Oggi Charonne è stata integrata all’interno del tessuto urbano di Parigi e trasformatasi in una banlieu come lo sono le periferie di tante capitali d’Europa. Lo si avverte immediatamente appena si accede all’esterno della fermata della metropolitana. Il grigio dell’anonimo, dello squallore, di un non so che di sporco che ti avvolge e che penetra nella mente nel corpo e che non si configura solo per i sacchi di immondizia e le carte gettate a terra. Eppure c’è un angolo che s’è protetto, si è conservato ed è ciò che attira i visitatori, beh, diciamo un tipo specifico di visitatori. Ad esempio quelli che hanno letto I sette colori, coinvolti ed emozionati e affascinati da quello spazio ove si svolge una delle prime e fondamentali scene e, dal 1957, tomba del suo autore.
E’ la chiesa di Saint-Germain- de Charonne, nel XX arrondissement, rue de Bagnolet…’Videro a mezza costa, improvvisamente, spiccare la piccola chiesa col suo campanile e il suo galletto, relitto meraviglioso di un antico villaggio. Sulla sua vetta, fra case moderne, essa sola serba il ricordo dei borghi di periferia fra i lillà, e delle antiche pene umane. Davanti ad essa è stata allargata la piazza, alla quale si sale sempre per una gradinata di pietre dove, nello Charonne paesano, dovevano essere belli a vedere i grandi matrimoni e le prime comunioni. Ma le cose non sono tanto cambiate, e si dimenticano le case alte di mattoni rossi per quella torre di pietra grigia riparata col cemento, per il recinto che domina la strada, e dal quale si affacciano alberi e croci. Essa sola, infatti, credo, in Parigi, ha serbato il suo piccolo cimitero invaso dalle erbe, il suo cimitero di campagna dove già non v’è più posto per i futuri morti’. Se questa è la descrizione del luogo, in esso i due protagonisti, Caterina e Patrizio, disvelano il sentimento, che stava nascendo in loro, sfiorandosi la mano.
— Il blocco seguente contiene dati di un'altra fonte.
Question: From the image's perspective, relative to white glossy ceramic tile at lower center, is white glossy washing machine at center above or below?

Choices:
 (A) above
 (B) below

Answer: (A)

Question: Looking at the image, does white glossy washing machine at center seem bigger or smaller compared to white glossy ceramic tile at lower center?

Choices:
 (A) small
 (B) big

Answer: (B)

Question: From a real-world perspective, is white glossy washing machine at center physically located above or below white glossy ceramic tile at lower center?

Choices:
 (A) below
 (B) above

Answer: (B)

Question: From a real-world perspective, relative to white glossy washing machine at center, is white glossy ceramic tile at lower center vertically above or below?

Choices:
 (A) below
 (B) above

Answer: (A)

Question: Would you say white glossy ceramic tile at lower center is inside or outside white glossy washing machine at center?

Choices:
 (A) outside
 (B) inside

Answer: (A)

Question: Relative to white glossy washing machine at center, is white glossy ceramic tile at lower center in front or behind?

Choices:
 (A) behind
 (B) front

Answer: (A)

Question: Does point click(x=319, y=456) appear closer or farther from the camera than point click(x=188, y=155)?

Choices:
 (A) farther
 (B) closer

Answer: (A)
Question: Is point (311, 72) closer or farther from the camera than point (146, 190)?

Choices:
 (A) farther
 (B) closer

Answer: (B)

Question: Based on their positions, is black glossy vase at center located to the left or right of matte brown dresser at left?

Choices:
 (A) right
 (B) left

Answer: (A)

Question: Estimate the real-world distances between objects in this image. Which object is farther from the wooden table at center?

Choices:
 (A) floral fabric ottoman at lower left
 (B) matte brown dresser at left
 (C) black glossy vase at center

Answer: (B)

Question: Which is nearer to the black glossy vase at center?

Con gesto delicato e leggero perché lo scrittore amava questi toni, la leggerezza appunto, che egli riteneva (purchè non trattasse delle scelte di fondo, di stile interiore potremmo dire) espressione della giovinezza dei suoi incanti dei sogni, priva di certa pesantezza dell’essere.
Il 6 febbraio 1945, alle ore 11 (così dal verbale d’esecuzione redatto dal suo avvocato Jacques Isorni) il dramma si è consumato. Robert Brasillach è stato prelevato dal carcere di Fresnes e condotto al forte di Montrouge, legato al palo e fucilato da un plotone composto da dodici uomini. Pallido con la sciarpa rossa al collo e la fotografia della madre sul petto, con voce alta e gli occhi rivolti verso il cielo. ‘Coraggio!’ e ‘Viva la Francia!’ sono state le sue ultime parole. Su un foglio di carta Isorni raccoglie la grossa goccia di sangue che gli scivola dalla fronte ‘per portarla a quelli che l’amano’…
Il suo corpo viene portato a Thiais, là dove le tombe non portano nome, dove è vietato erigere una stele o deporre soltanto un fiore. Nessuna pietà per chi è stato condannato a morte. Poi lo stesso giovane che, in tribunale, alla lettura del verdetto aveva gridato tra il pubblico ‘E’ una vergogna!’ (pronto Brasillach gli aveva risposto ‘No, è un onore!’) gli cede un posto nella tomba di famiglia al Père Lachaise, fino appunto al ’57 quando l’amico e cognato Maurice Bardèche riesce ad ottenere la traslazione a Charonne, dove ha trovato definitiva pace con la madre Marguerite Brasillach-Maugis. Una tomba che è un tripudio di fiori… perché quella goccia di sangue dal colore vermiglio è tanto simile al sole che, sempre e comunque, s’impone sulle tenebre, la menzogna, l’ottenebramento.